Ausgangspunkt im Projekt waren für uns folgende Fragen:

  • Wie identifizieren wir relevante Akteur*innen, die meinungsführend im Bereich der verschwörungsgläubigen Szenen sowie im Kampf gegen Klimaschutz sind?
  • Welche Themen und Narrative lassen sich in diesen Szenen beobachten?
  • Inwiefern finden diese Themen im gesellschaftlichen Diskurs Anschluss?
  • Wie lassen sich diese Einstellungen, Wutpotentiale und Haltungen in der breiten Bevölkerung abbilden und tracken?

Dafür hat pollytix ein mehrstufiges Forschungsdesign mit qualitativen und quantitativen Methoden entwickelt.

Gemeinsam mit Expert*innen den Kontext verstehen

Im Mai haben wir gemeinsam mit zehn Expert*innen aus verschiedenen Bereichen wie Protestforschung, Online-Radikalisierung, alternativen Medien und Rechtsextremismus einen Überblick relevanter Akteur*innen und erster Narrative erarbeitet. Der Austausch bestätigte auch, dass bisher wenig qualitative Untersuchungen von Telegram oder explorative Perspektiven von relevanten Trends vorliegen.

Bei Telegram ethnografisch in die digitalen Milieus eintauchen

Umso wichtiger war es, Themen und Argumentationsmuster direkt an den Orten ihrer Diskussion zu verfolgen.

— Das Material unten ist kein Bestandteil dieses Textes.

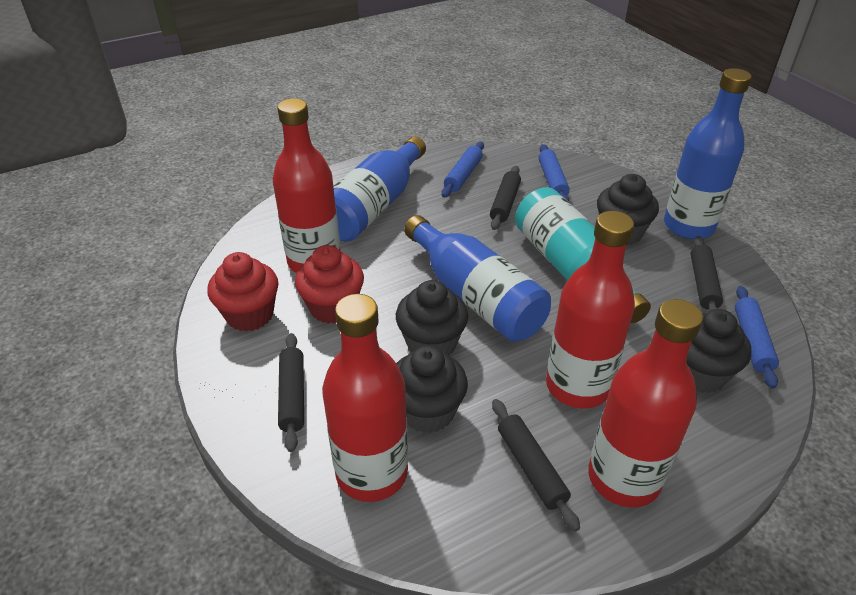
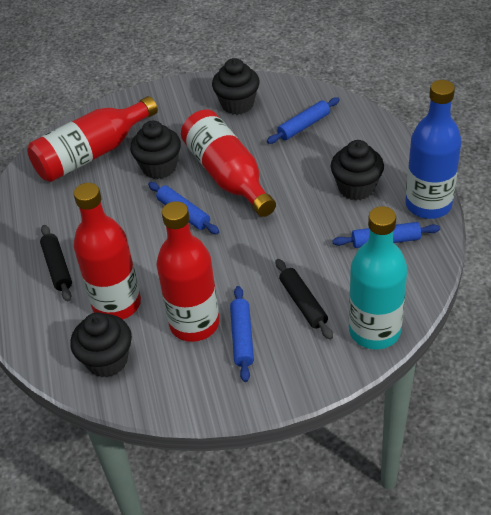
black rolling pin: 4 -> 2
blue bottle: 3 -> 1
blue rolling pin: 3 -> 4
red cupcake: 2 -> 0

Dazu haben sind wir in mehreren Wellen für mehrere Wochen in ausgewählte Telegram-Kanäle und Gruppen eingetaucht und konnten so Dynamiken und thematischen Veränderungen der Szene direkt beobachten. Der Fokus lag dabei auf jeglichen Bezug zu Klimaschutzmaßnahmen sowie damit verbundenen Feindbildern und Streitpunkten. Insgesamt wurden so über 2.000 ausgewählte Beiträge analysiert und in Cluster eingeteilt, um pro Welle bis zu acht relevante Themenfelder zu skizzieren und Veränderungen aufzuzeigen sowie zu prognostizieren.

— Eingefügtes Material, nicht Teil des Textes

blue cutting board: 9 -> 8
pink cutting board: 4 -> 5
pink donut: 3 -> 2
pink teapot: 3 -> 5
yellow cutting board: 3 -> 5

In Fokusgruppen Anschlussfähigkeit explorieren

Moderierte Gruppengespräche eignen sich bestens dafür, alltäglichen sozialen Dynamiken und Gesprächssituationen nachzuzeichnen. In jeder Welle wurden so Themen und Narrative aus den Telegram-Gruppen „getestet“ und überprüft, inwiefern beispielsweise abwehrende Haltungen zu einzelnen Klimaschutzmaßnahmen (etwa Tempolimits oder der Ausbau der Windenergie) aber auch verschwörungserzählerische Anleihen auch in der Mitte der Gesellschaft auf Zustimmung stoßen. Dazu wurden Thesen aus der Telegram-Recherche gemeinsam mit Teilnehmenden (sowohl aus eher klima-skeptischem Milieus als auch der gesellschaftlichen Mitte) diskutiert und qualitative Einschätzungen zum Mobilisierungspotenzial entwickelt.

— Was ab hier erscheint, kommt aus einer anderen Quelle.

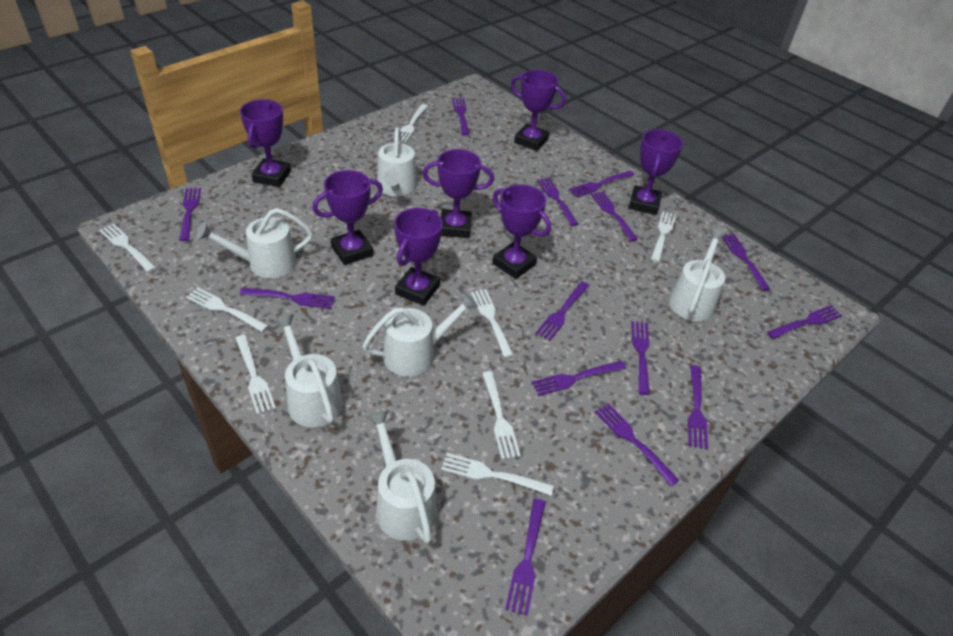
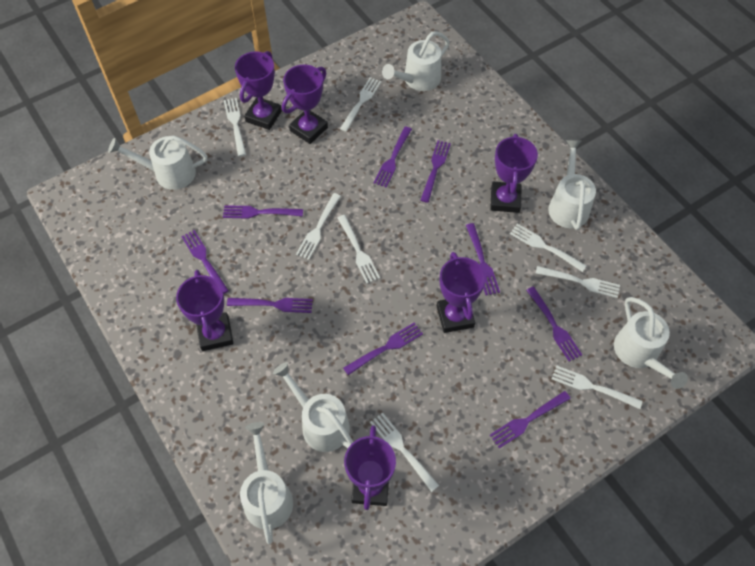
purple fork: 14 -> 9
purple trophy: 7 -> 6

Quantitativ-validierte Ergebnisse für die Radar-Erstellung nutzen

Bevölkerungsrepräsentative Befragungen validierten und quantifizierten die qualitativen Ergebnisse. Darüber hinaus boten uns die quantitativen Stufen die Möglichkeit, die Bevölkerung mit Bezug auf Haltungen und Einstellungsmuster zu segmentieren. Identifiziert werden konnten so insbesondere Milieus, die als „Misstrauische“ besonders ablehnend auf Klimaschutzmaßnahmen reagieren. Letztlich sind es Haltungen dieses Milieus, die es weiterhin zu beobachten gilt, denn die Erfahrung zeigt: Wenn sie es schaffen mit ihren Narrativen die gesellschaftliche Mitte zu ‚infizieren‘, ist das nur noch mit sehr großem Aufwand umzukehren. Daher gilt es, frühzeitig sinnvolle Gegenargumentationen zu entwickeln, durch Forschung zu testen und feinzuschleifen und gesellschaftlich zu etablieren.